(Words in this article that are underlined are links that will open up other pages that are relevant to this article. While this post contains links and references to legislative actions concerning this topic, it is not intended to be nor should it be considered as “legal advice”. Policyholders and contractors wanting to know how this information may or may not apply directly to them should consult with a licensed attorney.)
I have been asked … “Should my Missouri contractor, who is doing the work on my home, negotiate my property claim with my insurance company on my behalf?”
The answer is a simple “No”.
First, your insurance company has no duty to your contractor as it pertains to your claim for damages. While the insurance company cannot refuse to negotiate in good faith with you or with your licensed public adjuster hired to represent you — they have no duty at all to negotiate with anyone else. Instead, they are free to ignore your contractor or to present him with whatever “take it or leave it” proposal they care to make. Your contractor’s arrangement is with you and NOT your insurance company.
It is important to you to know that just because the insurance company said “no” to your roofer or other contractor — it does not mean that they can or will say the same to you, or to someone who is licensed to represent you.
You may negotiate your own claim with the insurance company or you may hire an attorney or a licensed public adjuster to negotiate with the insurance company on your behalf.
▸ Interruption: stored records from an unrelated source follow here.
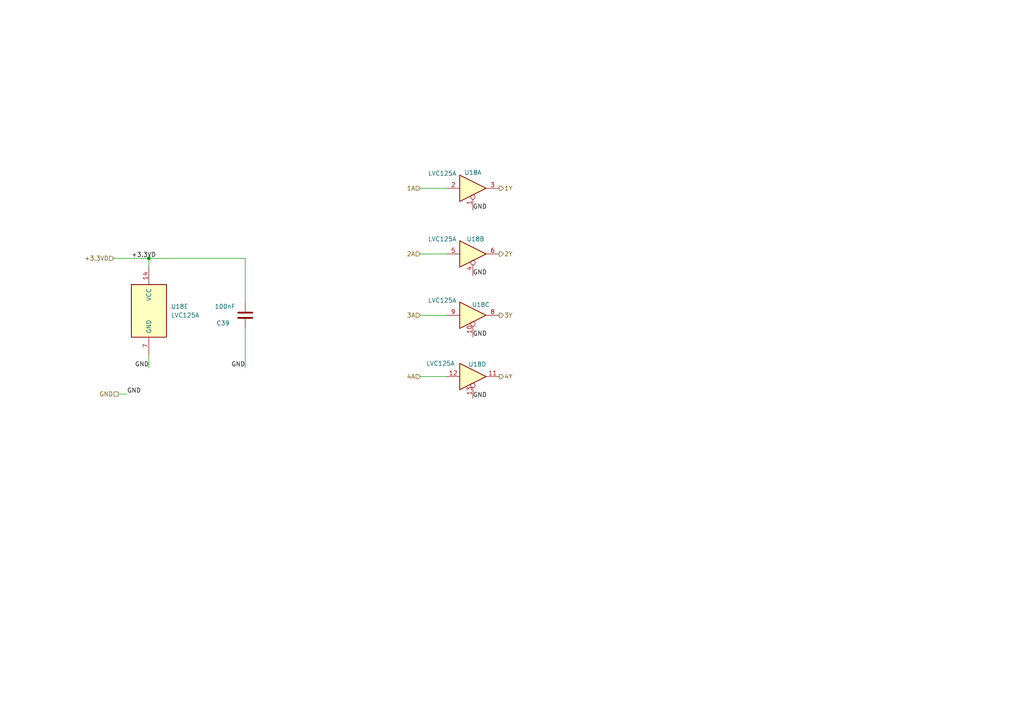
<source format=kicad_sch>
(kicad_sch
	(version 20231120)
	(generator "eeschema")
	(generator_version "8.0")
	(uuid "e7a18d63-546f-45dd-b529-24c118397925")
	(paper "A4")
	(title_block
		(date "2024-04-17")
		(rev "1.0")
	)
	
	(junction
		(at 43.18 74.93)
		(diameter 0)
		(color 0 0 0 0)
		(uuid "a7039f8d-5d2d-4e6c-9f81-60d3fef1f43e")
	)
	(wire
		(pts
			(xy 71.12 95.25) (xy 71.12 106.68)
		)
		(stroke
			(width 0)
			(type default)
		)
		(uuid "06f3a6c3-062a-49ff-a110-f0bc4facf149")
	)
	(wire
		(pts
			(xy 121.92 73.66) (xy 129.54 73.66)
		)
		(stroke
			(width 0)
			(type default)
		)
		(uuid "2c71c5d4-2be7-4a47-b507-9281415baa10")
	)
	(wire
		(pts
			(xy 71.12 87.63) (xy 71.12 74.93)
		)
		(stroke
			(width 0)
			(type default)
		)
		(uuid "3813f26d-fb00-4f2b-b7ba-b5d664554a0c")
	)
	(wire
		(pts
			(xy 121.92 54.61) (xy 129.54 54.61)
		)
		(stroke
			(width 0)
			(type default)
		)
		(uuid "40441bdb-a4c0-4267-8390-6e672af506d8")
	)
	(wire
		(pts
			(xy 43.18 102.87) (xy 43.18 106.68)
		)
		(stroke
			(width 0)
			(type default)
		)
		(uuid "508774a9-1e6d-491b-94e8-ff549c19ac3b")
	)
	(wire
		(pts
			(xy 34.29 114.3) (xy 36.83 114.3)
		)
		(stroke
			(width 0)
			(type default)
		)
		(uuid "9b618336-b545-4a24-9b63-08b95ac89953")
	)
	(wire
		(pts
			(xy 33.02 74.93) (xy 43.18 74.93)
		)
		(stroke
			(width 0)
			(type default)
		)
		(uuid "bbba1ab7-9fcc-4a9f-bab5-8d20d82da772")
	)
	(wire
		(pts
			(xy 43.18 74.93) (xy 43.18 77.47)
		)
		(stroke
			(width 0)
			(type default)
		)
		(uuid "cd6cd3fb-d0a0-469c-89eb-40be304e5370")
	)
	(wire
		(pts
			(xy 121.92 109.22) (xy 129.54 109.22)
		)
		(stroke
			(width 0)
			(type default)
		)
		(uuid "d38c6775-7662-4f24-869b-fff6a55d3643")
	)
	(wire
		(pts
			(xy 43.18 74.93) (xy 71.12 74.93)
		)
		(stroke
			(width 0)
			(type default)
		)
		(uuid "e0d1ac6d-e53f-463c-af61-600e84bcd80a")
	)
	(wire
		(pts
			(xy 121.92 91.44) (xy 129.54 91.44)
		)
		(stroke
			(width 0)
			(type default)
		)
		(uuid "ee894cac-0a64-401e-b8e3-e3d2753f1e15")
	)
	(label "GND"
		(at 43.18 106.68 180)
		(fields_autoplaced yes)
		(effects
			(font
				(size 1.27 1.27)
			)
			(justify right bottom)
		)
		(uuid "066594cb-4e0c-4f55-9f6d-963309937421")
	)
	(label "+3.3VD"
		(at 38.1 74.93 0)
		(fields_autoplaced yes)
		(effects
			(font
				(size 1.27 1.27)
			)
			(justify left bottom)
		)
		(uuid "128ad42f-08fd-4dc1-b9e2-52bcf9b40737")
	)
	(label "GND"
		(at 137.16 115.57 0)
		(fields_autoplaced yes)
		(effects
			(font
				(size 1.27 1.27)
			)
			(justify left bottom)
		)
		(uuid "548ba798-8316-4071-9448-9a0ec8c30c2c")
	)
	(label "GND"
		(at 137.16 97.79 0)
		(fields_autoplaced yes)
		(effects
			(font
				(size 1.27 1.27)
			)
			(justify left bottom)
		)
		(uuid "6f5438b1-6279-48a8-ba8c-23bf148709c1")
	)
	(label "GND"
		(at 71.12 106.68 180)
		(fields_autoplaced yes)
		(effects
			(font
				(size 1.27 1.27)
			)
			(justify right bottom)
		)
		(uuid "8a11f306-a511-4d63-8626-25d5f7ea1ec9")
	)
	(label "GND"
		(at 137.16 60.96 0)
		(fields_autoplaced yes)
		(effects
			(font
				(size 1.27 1.27)
			)
			(justify left bottom)
		)
		(uuid "98bfb8c2-ce81-4aca-817d-893101cc4cf8")
	)
	(label "GND"
		(at 137.16 80.01 0)
		(fields_autoplaced yes)
		(effects
			(font
				(size 1.27 1.27)
			)
			(justify left bottom)
		)
		(uuid "b06ad495-6aff-474a-8f50-9e8940cacb56")
	)
	(label "GND"
		(at 36.83 114.3 0)
		(fields_autoplaced yes)
		(effects
			(font
				(size 1.27 1.27)
			)
			(justify left bottom)
		)
		(uuid "e7d24170-ac50-4450-be18-9ec5433dbea5")
	)
	(hierarchical_label "1Y"
		(shape output)
		(at 144.78 54.61 0)
		(fields_autoplaced yes)
		(effects
			(font
				(size 1.27 1.27)
			)
			(justify left)
		)
		(uuid "2174284e-896c-4586-a883-c87050e2792e")
	)
	(hierarchical_label "3Y"
		(shape output)
		(at 144.78 91.44 0)
		(fields_autoplaced yes)
		(effects
			(font
				(size 1.27 1.27)
			)
			(justify left)
		)
		(uuid "4efe8c5c-36b1-4dc1-8193-b5ce8766c6c5")
	)
	(hierarchical_label "+3.3VD"
		(shape input)
		(at 33.02 74.93 180)
		(fields_autoplaced yes)
		(effects
			(font
				(size 1.27 1.27)
			)
			(justify right)
		)
		(uuid "5047e65a-6851-41c8-b540-4e51c1cd9903")
	)
	(hierarchical_label "3A"
		(shape input)
		(at 121.92 91.44 180)
		(fields_autoplaced yes)
		(effects
			(font
				(size 1.27 1.27)
			)
			(justify right)
		)
		(uuid "512a9e4d-a61e-4150-bcb1-241c0e55fccc")
	)
	(hierarchical_label "4A"
		(shape input)
		(at 121.92 109.22 180)
		(fields_autoplaced yes)
		(effects
			(font
				(size 1.27 1.27)
			)
			(justify right)
		)
		(uuid "7970ab3c-777d-4186-b9a2-31fb7cf13d44")
	)
	(hierarchical_label "1A"
		(shape input)
		(at 121.92 54.61 180)
		(fields_autoplaced yes)
		(effects
			(font
				(size 1.27 1.27)
			)
			(justify right)
		)
		(uuid "8ba4e6b2-30c2-4041-8944-08a09d2f6f68")
	)
	(hierarchical_label "4Y"
		(shape output)
		(at 144.78 109.22 0)
		(fields_autoplaced yes)
		(effects
			(font
				(size 1.27 1.27)
			)
			(justify left)
		)
		(uuid "8d247472-afb9-4fe9-a144-945103ca728f")
	)
	(hierarchical_label "GND"
		(shape passive)
		(at 34.29 114.3 180)
		(fields_autoplaced yes)
		(effects
			(font
				(size 1.27 1.27)
			)
			(justify right)
		)
		(uuid "8e121257-3d76-42ea-bc77-ff4fe033a9dc")
	)
	(hierarchical_label "2A"
		(shape input)
		(at 121.92 73.66 180)
		(fields_autoplaced yes)
		(effects
			(font
				(size 1.27 1.27)
			)
			(justify right)
		)
		(uuid "b6468b5b-9359-42c3-8c6d-3fde9568a3bb")
	)
	(hierarchical_label "2Y"
		(shape output)
		(at 144.78 73.66 0)
		(fields_autoplaced yes)
		(effects
			(font
				(size 1.27 1.27)
			)
			(justify left)
		)
		(uuid "bce87719-7736-4cca-b30f-309d62df4442")
	)
	(symbol
		(lib_id "Device:C")
		(at 71.12 91.44 0)
		(unit 1)
		(exclude_from_sim no)
		(in_bom yes)
		(on_board yes)
		(dnp no)
		(uuid "2ca1ea17-6c01-4d6f-a34c-a96b56362d90")
		(property "Reference" "C39"
			(at 62.738 93.726 0)
			(effects
				(font
					(size 1.27 1.27)
				)
				(justify left)
			)
		)
		(property "Value" "100nF"
			(at 62.23 88.9 0)
			(effects
				(font
					(size 1.27 1.27)
				)
				(justify left)
			)
		)
		(property "Footprint" "Capacitor_SMD:C_0603_1608Metric"
			(at 72.0852 95.25 0)
			(effects
				(font
					(size 1.27 1.27)
				)
				(hide yes)
			)
		)
		(property "Datasheet" "~"
			(at 71.12 91.44 0)
			(effects
				(font
					(size 1.27 1.27)
				)
				(hide yes)
			)
		)
		(property "Description" ""
			(at 71.12 91.44 0)
			(effects
				(font
					(size 1.27 1.27)
				)
				(hide yes)
			)
		)
		(pin "1"
			(uuid "a700c86c-4277-4fa7-8c30-81e73a8745f4")
		)
		(pin "2"
			(uuid "3211e80c-b545-4cf0-8132-902b226e8f82")
		)
		(instances
			(project "Tracker"
				(path "/60c5e70b-bc37-4402-aa86-9378cecb8f85/1054ac3b-6027-4bdb-96ca-40bd616915fb/17d60113-736b-4afb-877e-d2cf0b2fd2b5"
					(reference "C39")
					(unit 1)
				)
			)
		)
	)
	(symbol
		(lib_id "74xx:74LVC125")
		(at 137.16 73.66 0)
		(unit 2)
		(exclude_from_sim no)
		(in_bom yes)
		(on_board yes)
		(dnp no)
		(uuid "9aa99bdf-f703-427e-8f29-0b244e02f0ad")
		(property "Reference" "U18"
			(at 137.922 69.342 0)
			(effects
				(font
					(size 1.27 1.27)
				)
			)
		)
		(property "Value" "LVC125A"
			(at 128.27 69.342 0)
			(effects
				(font
					(size 1.27 1.27)
				)
			)
		)
		(property "Footprint" "Package_SO:SSOP-14_5.3x6.2mm_P0.65mm"
			(at 137.16 73.66 0)
			(effects
				(font
					(size 1.27 1.27)
				)
				(hide yes)
			)
		)
		(property "Datasheet" "http://www.ti.com/lit/gpn/sn74LVC125"
			(at 137.16 73.66 0)
			(effects
				(font
					(size 1.27 1.27)
				)
				(hide yes)
			)
		)
		(property "Description" "Quad buffer 3-State outputs"
			(at 137.16 73.66 0)
			(effects
				(font
					(size 1.27 1.27)
				)
				(hide yes)
			)
		)
		(pin "3"
			(uuid "44b047ee-c6a9-49fe-ae99-baf33a7472ab")
		)
		(pin "9"
			(uuid "37bed031-b437-4638-93a4-f9e52b8cbcf0")
		)
		(pin "14"
			(uuid "85a0d795-e3e2-4e34-a50c-b64654421f5b")
		)
		(pin "7"
			(uuid "86e1fa0e-ee6f-4f29-bc47-44f396c7f7e0")
		)
		(pin "8"
			(uuid "43c67243-b462-490e-8a4a-ef4bd7cf3633")
		)
		(pin "4"
			(uuid "c9ee13c9-df00-4035-887d-67a9a752093f")
		)
		(pin "13"
			(uuid "54a84589-2c19-4f4b-aad3-eb8030db9e94")
		)
		(pin "2"
			(uuid "a7f8d007-40d4-4ab7-bb2a-0e14781ba88a")
		)
		(pin "5"
			(uuid "b2c5f025-08c0-4782-9a0d-d56c7161f847")
		)
		(pin "11"
			(uuid "3187e331-efd4-440f-8cdb-d02045a520a3")
		)
		(pin "12"
			(uuid "3748fe03-dd31-4583-b8ee-c9f7fc54630c")
		)
		(pin "6"
			(uuid "651e1a3e-f360-4fcd-a644-bbd1f4718899")
		)
		(pin "1"
			(uuid "decad340-d1ce-4d8d-8a09-8377c9b51c04")
		)
		(pin "10"
			(uuid "0e79959a-4f4c-48e2-9409-1d99f9b9bb27")
		)
		(instances
			(project "Tracker"
				(path "/60c5e70b-bc37-4402-aa86-9378cecb8f85/1054ac3b-6027-4bdb-96ca-40bd616915fb/17d60113-736b-4afb-877e-d2cf0b2fd2b5"
					(reference "U18")
					(unit 2)
				)
			)
		)
	)
	(symbol
		(lib_id "74xx:74LVC125")
		(at 43.18 90.17 0)
		(unit 5)
		(exclude_from_sim no)
		(in_bom yes)
		(on_board yes)
		(dnp no)
		(fields_autoplaced yes)
		(uuid "a5fe5f7e-2672-4208-8c3f-4cc000d52a42")
		(property "Reference" "U18"
			(at 49.53 88.8999 0)
			(effects
				(font
					(size 1.27 1.27)
				)
				(justify left)
			)
		)
		(property "Value" "LVC125A"
			(at 49.53 91.4399 0)
			(effects
				(font
					(size 1.27 1.27)
				)
				(justify left)
			)
		)
		(property "Footprint" "Package_SO:SSOP-14_5.3x6.2mm_P0.65mm"
			(at 43.18 90.17 0)
			(effects
				(font
					(size 1.27 1.27)
				)
				(hide yes)
			)
		)
		(property "Datasheet" "http://www.ti.com/lit/gpn/sn74LVC125"
			(at 43.18 90.17 0)
			(effects
				(font
					(size 1.27 1.27)
				)
				(hide yes)
			)
		)
		(property "Description" "Quad buffer 3-State outputs"
			(at 43.18 90.17 0)
			(effects
				(font
					(size 1.27 1.27)
				)
				(hide yes)
			)
		)
		(pin "3"
			(uuid "44b047ee-c6a9-49fe-ae99-baf33a7472ac")
		)
		(pin "9"
			(uuid "37bed031-b437-4638-93a4-f9e52b8cbcf1")
		)
		(pin "14"
			(uuid "2fb2ad67-8c47-436c-b515-243dc788bed6")
		)
		(pin "7"
			(uuid "919458f0-f0fe-47a0-a2ab-b4e72558b7e2")
		)
		(pin "8"
			(uuid "43c67243-b462-490e-8a4a-ef4bd7cf3634")
		)
		(pin "4"
			(uuid "f7c887ae-a86f-49a1-a28d-86927f6a926c")
		)
		(pin "13"
			(uuid "54a84589-2c19-4f4b-aad3-eb8030db9e95")
		)
		(pin "2"
			(uuid "a7f8d007-40d4-4ab7-bb2a-0e14781ba88b")
		)
		(pin "5"
			(uuid "ca2da197-fd52-4ce6-b9aa-0d51e8031900")
		)
		(pin "11"
			(uuid "3187e331-efd4-440f-8cdb-d02045a520a4")
		)
		(pin "12"
			(uuid "3748fe03-dd31-4583-b8ee-c9f7fc54630d")
		)
		(pin "6"
			(uuid "a162ec17-6f7a-4524-8c53-7ee7f3b20eee")
		)
		(pin "1"
			(uuid "decad340-d1ce-4d8d-8a09-8377c9b51c05")
		)
		(pin "10"
			(uuid "0e79959a-4f4c-48e2-9409-1d99f9b9bb28")
		)
		(instances
			(project "Tracker"
				(path "/60c5e70b-bc37-4402-aa86-9378cecb8f85/1054ac3b-6027-4bdb-96ca-40bd616915fb/17d60113-736b-4afb-877e-d2cf0b2fd2b5"
					(reference "U18")
					(unit 5)
				)
			)
		)
	)
	(symbol
		(lib_id "74xx:74LVC125")
		(at 137.16 109.22 0)
		(unit 4)
		(exclude_from_sim no)
		(in_bom yes)
		(on_board yes)
		(dnp no)
		(uuid "b2d7fd8e-0699-42fe-bbcd-3e2e58e36d6a")
		(property "Reference" "U18"
			(at 138.43 105.664 0)
			(effects
				(font
					(size 1.27 1.27)
				)
			)
		)
		(property "Value" "LVC125A"
			(at 127.762 105.41 0)
			(effects
				(font
					(size 1.27 1.27)
				)
			)
		)
		(property "Footprint" "Package_SO:SSOP-14_5.3x6.2mm_P0.65mm"
			(at 137.16 109.22 0)
			(effects
				(font
					(size 1.27 1.27)
				)
				(hide yes)
			)
		)
		(property "Datasheet" "http://www.ti.com/lit/gpn/sn74LVC125"
			(at 137.16 109.22 0)
			(effects
				(font
					(size 1.27 1.27)
				)
				(hide yes)
			)
		)
		(property "Description" "Quad buffer 3-State outputs"
			(at 137.16 109.22 0)
			(effects
				(font
					(size 1.27 1.27)
				)
				(hide yes)
			)
		)
		(pin "3"
			(uuid "44b047ee-c6a9-49fe-ae99-baf33a7472ad")
		)
		(pin "9"
			(uuid "37bed031-b437-4638-93a4-f9e52b8cbcf2")
		)
		(pin "14"
			(uuid "85a0d795-e3e2-4e34-a50c-b64654421f5d")
		)
		(pin "7"
			(uuid "86e1fa0e-ee6f-4f29-bc47-44f396c7f7e2")
		)
		(pin "8"
			(uuid "43c67243-b462-490e-8a4a-ef4bd7cf3635")
		)
		(pin "4"
			(uuid "f7c887ae-a86f-49a1-a28d-86927f6a926e")
		)
		(pin "13"
			(uuid "5ac0ea74-9457-4443-bd31-9349329bd94d")
		)
		(pin "2"
			(uuid "a7f8d007-40d4-4ab7-bb2a-0e14781ba88c")
		)
		(pin "5"
			(uuid "ca2da197-fd52-4ce6-b9aa-0d51e8031902")
		)
		(pin "11"
			(uuid "dc2ab360-487e-4513-8574-9f84297080db")
		)
		(pin "12"
			(uuid "9614b1af-9824-4de3-9be6-4bb19a32467f")
		)
		(pin "6"
			(uuid "a162ec17-6f7a-4524-8c53-7ee7f3b20ef0")
		)
		(pin "1"
			(uuid "decad340-d1ce-4d8d-8a09-8377c9b51c06")
		)
		(pin "10"
			(uuid "0e79959a-4f4c-48e2-9409-1d99f9b9bb29")
		)
		(instances
			(project "Tracker"
				(path "/60c5e70b-bc37-4402-aa86-9378cecb8f85/1054ac3b-6027-4bdb-96ca-40bd616915fb/17d60113-736b-4afb-877e-d2cf0b2fd2b5"
					(reference "U18")
					(unit 4)
				)
			)
		)
	)
	(symbol
		(lib_id "74xx:74LVC125")
		(at 137.16 91.44 0)
		(unit 3)
		(exclude_from_sim no)
		(in_bom yes)
		(on_board yes)
		(dnp no)
		(uuid "d6df5bc3-23ea-4106-a801-caa128875f28")
		(property "Reference" "U18"
			(at 139.446 88.392 0)
			(effects
				(font
					(size 1.27 1.27)
				)
			)
		)
		(property "Value" "LVC125A"
			(at 128.27 87.122 0)
			(effects
				(font
					(size 1.27 1.27)
				)
			)
		)
		(property "Footprint" "Package_SO:SSOP-14_5.3x6.2mm_P0.65mm"
			(at 137.16 91.44 0)
			(effects
				(font
					(size 1.27 1.27)
				)
				(hide yes)
			)
		)
		(property "Datasheet" "http://www.ti.com/lit/gpn/sn74LVC125"
			(at 137.16 91.44 0)
			(effects
				(font
					(size 1.27 1.27)
				)
				(hide yes)
			)
		)
		(property "Description" "Quad buffer 3-State outputs"
			(at 137.16 91.44 0)
			(effects
				(font
					(size 1.27 1.27)
				)
				(hide yes)
			)
		)
		(pin "3"
			(uuid "44b047ee-c6a9-49fe-ae99-baf33a7472ae")
		)
		(pin "9"
			(uuid "faf0fd92-3ad7-4732-a18b-66636a152991")
		)
		(pin "14"
			(uuid "85a0d795-e3e2-4e34-a50c-b64654421f5c")
		)
		(pin "7"
			(uuid "86e1fa0e-ee6f-4f29-bc47-44f396c7f7e1")
		)
		(pin "8"
			(uuid "a5bdc1d3-c8ed-4e69-a66a-4431b8b12ab0")
		)
		(pin "4"
			(uuid "f7c887ae-a86f-49a1-a28d-86927f6a926d")
		)
		(pin "13"
			(uuid "54a84589-2c19-4f4b-aad3-eb8030db9e96")
		)
		(pin "2"
			(uuid "a7f8d007-40d4-4ab7-bb2a-0e14781ba88d")
		)
		(pin "5"
			(uuid "ca2da197-fd52-4ce6-b9aa-0d51e8031901")
		)
		(pin "11"
			(uuid "3187e331-efd4-440f-8cdb-d02045a520a5")
		)
		(pin "12"
			(uuid "3748fe03-dd31-4583-b8ee-c9f7fc54630e")
		)
		(pin "6"
			(uuid "a162ec17-6f7a-4524-8c53-7ee7f3b20eef")
		)
		(pin "1"
			(uuid "decad340-d1ce-4d8d-8a09-8377c9b51c07")
		)
		(pin "10"
			(uuid "7bdfcd43-b1cf-4f26-b726-be546601e362")
		)
		(instances
			(project "Tracker"
				(path "/60c5e70b-bc37-4402-aa86-9378cecb8f85/1054ac3b-6027-4bdb-96ca-40bd616915fb/17d60113-736b-4afb-877e-d2cf0b2fd2b5"
					(reference "U18")
					(unit 3)
				)
			)
		)
	)
	(symbol
		(lib_id "74xx:74LVC125")
		(at 137.16 54.61 0)
		(unit 1)
		(exclude_from_sim no)
		(in_bom yes)
		(on_board yes)
		(dnp no)
		(uuid "fdecca64-c3f2-479d-b4f7-37ddca6abfe3")
		(property "Reference" "U18"
			(at 137.16 50.038 0)
			(effects
				(font
					(size 1.27 1.27)
				)
			)
		)
		(property "Value" "LVC125A"
			(at 128.27 50.292 0)
			(effects
				(font
					(size 1.27 1.27)
				)
			)
		)
		(property "Footprint" "Package_SO:SSOP-14_5.3x6.2mm_P0.65mm"
			(at 137.16 54.61 0)
			(effects
				(font
					(size 1.27 1.27)
				)
				(hide yes)
			)
		)
		(property "Datasheet" "http://www.ti.com/lit/gpn/sn74LVC125"
			(at 137.16 54.61 0)
			(effects
				(font
					(size 1.27 1.27)
				)
				(hide yes)
			)
		)
		(property "Description" "Quad buffer 3-State outputs"
			(at 137.16 54.61 0)
			(effects
				(font
					(size 1.27 1.27)
				)
				(hide yes)
			)
		)
		(pin "3"
			(uuid "0d96ff40-df38-4da1-8053-91a12311c7c3")
		)
		(pin "9"
			(uuid "37bed031-b437-4638-93a4-f9e52b8cbcf3")
		)
		(pin "14"
			(uuid "85a0d795-e3e2-4e34-a50c-b64654421f5e")
		)
		(pin "7"
			(uuid "86e1fa0e-ee6f-4f29-bc47-44f396c7f7e3")
		)
		(pin "8"
			(uuid "43c67243-b462-490e-8a4a-ef4bd7cf3636")
		)
		(pin "4"
			(uuid "f7c887ae-a86f-49a1-a28d-86927f6a926f")
		)
		(pin "13"
			(uuid "54a84589-2c19-4f4b-aad3-eb8030db9e97")
		)
		(pin "2"
			(uuid "cdc2ee71-f3b8-42d3-b512-5f58d4567615")
		)
		(pin "5"
			(uuid "ca2da197-fd52-4ce6-b9aa-0d51e8031903")
		)
		(pin "11"
			(uuid "3187e331-efd4-440f-8cdb-d02045a520a6")
		)
		(pin "12"
			(uuid "3748fe03-dd31-4583-b8ee-c9f7fc54630f")
		)
		(pin "6"
			(uuid "a162ec17-6f7a-4524-8c53-7ee7f3b20ef1")
		)
		(pin "1"
			(uuid "2528744d-56db-41a9-b197-b5f57250bab2")
		)
		(pin "10"
			(uuid "0e79959a-4f4c-48e2-9409-1d99f9b9bb2a")
		)
		(instances
			(project "Tracker"
				(path "/60c5e70b-bc37-4402-aa86-9378cecb8f85/1054ac3b-6027-4bdb-96ca-40bd616915fb/17d60113-736b-4afb-877e-d2cf0b2fd2b5"
					(reference "U18")
					(unit 1)
				)
			)
		)
	)
)
</source>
No one other than yourself, your lawyer or your licensed public adjuster can represent you to your insurance company regarding your insurance claim (click “here” for Missouri reference).
Additionally, in Missouri a residential contractor shall not represent or negotiate, or offer or advertise to represent or negotiate, on behalf of an owner or possessor of residential real estate on any insurance claim in connection with the repair or replacement of roof systems, or the performance of any other exterior repair, replacement, construction, or reconstruction work. Any violation of this section by a residential contractor shall be considered an unfair practice pursuant to the Missouri merchandising practices act. (Click “here” for Missouri rules regarding this prohibition).
The discussions that take place between a contractor and your insurance company is a process where the insurance company is addressing their financial interests and the contractor is addressing his financial interests. The property owner’s interests are not a part of the negotiation since the contractor working on your home cannot represent anyone but himself.
Sometimes, contractors who repair or remodel homes will become licensed public adjusters. In Missouri and many other states, if your contractor is a licensed public adjuster, he is prohibited from contracting to provide repair or remodeling services regarding the damages associated with a claim he is negotiating. If your contractor is not a licensed public adjuster, he is prohibited from negotiating your claim on your behalf with the insurance company without a license to do so.
On certain rare occasions, some contractors will misrepresent themselves as being public adjusters and offer to negotiate their work with the insurance company when they, in fact, are not licensed. This is not compliant with most state rules, can adversely affect the home owner’s rights under their insurance policy and can sometimes result in the contractor’s arrest. Always ask anyone representing themselves as a public adjuster to show you the license that was issued to them by the state. They should be able to present it, immediately, upon your request.
Any “negotiating” that a contractor may be doing is only in regard to the specific matter of his work on your home which, frankly, is something that he should probably be negotiating with YOU … not your insurance company. Negotiations and compromises concerning the choices of materials and methods of completing the work, which can affect the cost of a project, should be decisions made by the home owner and NOT his insurance company.
Again, it is also important to understand that, just because the insurance company said “no” to your particular contractor, it does not necessarily mean that “no” is the final answer.
Sometimes the insurance company’s adjuster, who represents the best interests of the insurance company (and NOT those of the property owner), will “estimate” the costs of repair and may recommend contractors willing to comply with their “estimates”. Such contractors may erroneously consider themselves working for the insurance company under those circumstances, and answerable to them instead of to the property owner – and sometimes without regard for the home owner’s expectations or satisfaction.
In my opinion, a property owner should be selecting a contractor based upon ability, experience and reputation to restore the property to its original condition. The contractor should be accountable only to the property owner for decisions affecting the project – and the insurance company should be paying the amounts necessary for restoring that property, as provided for under the insurance contract (aka “policy”).
When their client has difficulty with the insurance company concerning restoration issues, contractors should consider referring a licensed public adjuster to assist the property owner with the claim.
This article contains opinions of the author and is not, nor should it be construed, as legal advice. For professional legal advice concerning the use of a contractor to represent an insured home owner with an insurance claim, the reader is advised to consult with a licensed legal professional.